2025-08-04 –, Copa
Nonprofits, frequently overlooked and unprotected, are embedded in critical sector supply chains, creating cascading failures across critical services that threaten the communities that rely on them. This presentation will discuss nonprofits' growing cybersecurity challenges, highlight their needs for cybersecurity investment and policy support from more capable actors, share the creative workarounds nonprofits currently employ to secure their systems with limited resources, and outline how hackers and security researchers can get involved in the fight to protect them.
Nonprofit organizations provide critical, time-sensitive services to local communities, acting as essential–but often overlooked–extensions of our nation’s critical infrastructure. With over 1.8 million organizations, they bridge service gaps that government agencies alone cannot sustain and are among the most trusted lifelines for at-risk communities during times of crisis and upheaval.
For example, medical nonprofits like blood banks ensure hospital networks are well-supplied to continue delivering life-saving care. Faith-based institutions support emergency management agencies by mobilizing resources, coordinating relief efforts, and providing essential services during disasters.
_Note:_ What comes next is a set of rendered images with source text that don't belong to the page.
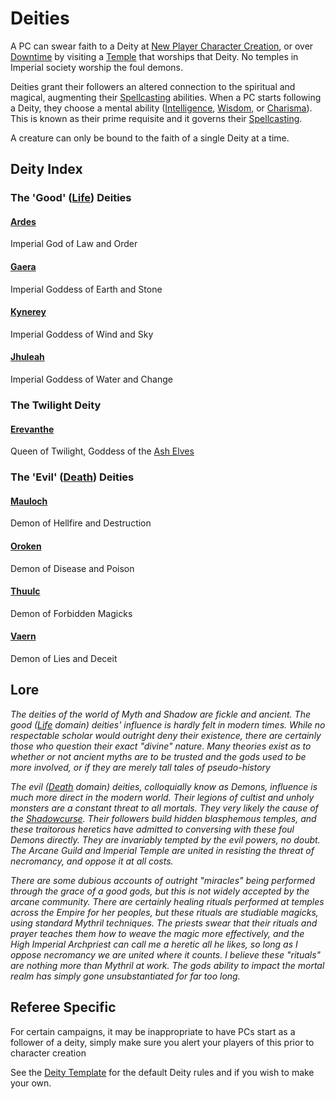 # Deities
A PC can swear faith to a Deity at [New Player Character Creation](../../../Character%20Creation/New%20Player%20Character%20Creation.md), or over [Downtime](../../../Player%20Characters/Derived%20Statistics/Level.md#Downtime) by visiting a [Temple](../../../Economy/Detailed%20Prices/Relevant%20Prices/Temple%20Services.md) that worships that Deity. No temples in Imperial society worship the foul demons.

Deities grant their followers an altered connection to the spiritual and magical, augmenting their [Spellcasting](../Spellcasting.md) abilities. When a PC starts following a Deity, they choose a mental ability ([Intelligence](../../../Player%20Characters/Chosen%20Statistics/Intelligence.md), [Wisdom](../../../Player%20Characters/Chosen%20Statistics/Wisdom.md), or [Charisma](../../../Player%20Characters/Chosen%20Statistics/Charisma.md)). This is known as their prime requisite and it governs their [Spellcasting](../Spellcasting.md).

A creature can only be bound to the faith of a single Deity at a time.
## Deity Index

### The 'Good' ([Life](../Spell%20Domains/Life.md)) Deities
#### [Ardes](Deity%20Index/Ardes.md)
Imperial God of Law and Order
#### [Gaera](Deity%20Index/Gaera.md)
Imperial Goddess of Earth and Stone
#### [Kynerey](Deity%20Index/Kynerey.md)
Imperial Goddess of Wind and Sky
#### [Jhuleah](Deity%20Index/Jhuleah.md)
Imperial Goddess of Water and Change
### The Twilight Deity
#### [Erevanthe](Deity%20Index/Erevanthe.md)
Queen of Twilight, Goddess of the [Ash Elves](../../../Player%20Characters/Ancenstries/Elf.md#Ash%20Elf%20[Ancestry](Ancestry.md))
### The 'Evil' ([Death](../Spell%20Domains/Death.md)) Deities
#### [Mauloch](Deity%20Index/Mauloch.md)
Demon of Hellfire and Destruction
#### [Oroken](Deity%20Index/Oroken.md)
Demon of Disease and Poison
#### [Thuulc](Deity%20Index/Thuulc.md)
Demon of Forbidden Magicks
#### [Vaern](Deity%20Index/Vaern.md)
Demon of Lies and Deceit

## Lore
*The deities of the world of Myth and Shadow are fickle and ancient. The good ([Life](../Spell%20Domains/Life.md) domain) deities' influence is hardly felt in modern times. While no respectable scholar would outright deny their existence, there are certainly those who question their exact "divine" nature. Many theories exist as to whether or not ancient myths are to be trusted and the gods used to be more involved, or if they are merely tall tales of pseudo-history* 

*The evil ([Death](../Spell%20Domains/Death.md) domain) deities, colloquially know as Demons, influence is much more direct in the modern world. Their legions of cultist and unholy monsters are a constant threat to all mortals. They very likely the cause of the [Shadowcurse](../../Hazards/Shadowcurse.md). Their followers build hidden blasphemous temples, and these traitorous heretics have admitted to conversing with these foul Demons directly. They are invariably tempted by the evil powers, no doubt. The Arcane Guild and Imperial Temple are united in resisting the threat of necromancy, and oppose it at all costs.*

*There are some dubious accounts of outright "miracles" being performed through the grace of a good gods, but this is not widely accepted by the arcane community. There are certainly healing rituals performed at temples across the Empire for her peoples, but these rituals are studiable magicks, using standard Mythril techniques. The priests swear that their rituals and prayer teaches them how to weave the magic more effectively, and the High Imperial Archpriest can call me a heretic all he likes, so long as I oppose necromancy we are united where it counts. I believe these "rituals" are nothing more than Mythril at work. The gods ability to impact the mortal realm has simply gone unsubstantiated for far too long.*

## Referee Specific
For certain campaigns, it may be inappropriate to have PCs start as a follower of a deity, simply make sure you alert your players of this prior to character creation

See the [Deity Template](Deity%20Templates/Deity%20Template.md) for the default Deity rules and if you wish to make your own.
This presentation will touch on the role of cyber volunteering in protecting nonprofits, the flawed model of shared responsibility for cybersecurity for nonprofits, highlight ways nonprofits employ creative workarounds to secure their systems with limited resources, and spotlight ways for hackers and security researchers to get involved to protect nonprofits.
The content for this presentation will combine research conducted by me and my team over the last year on several different projects related to this talk.
Grace Menna is a Public Interest Cybersecurity Fellow at the UC Berkeley Center for Long-Term Cybersecurity (CLTC). In this role, she leads public interest cybersecurity research and oversees the coordination of CLTC and the CyberPeace Institute's newest initiative, the Cyber Resilience Corps, mobilizing cyber volunteering efforts across the US to defend community organizations, including nonprofits, municipalities, rural hospitals and water districts, K-12 schools, and small businesses from cyber threats.
She is an active member of the security research community and helps organize the policy track of DC-based hacker conference, DistrictCon. Previously, Grace supported global cyber capacity-building initiatives at the Atlantic Council's Cyber Statecraft Initiative and, as a consultant, advised U.S. tech companies across policy, intelligence, trust & safety, and other security areas.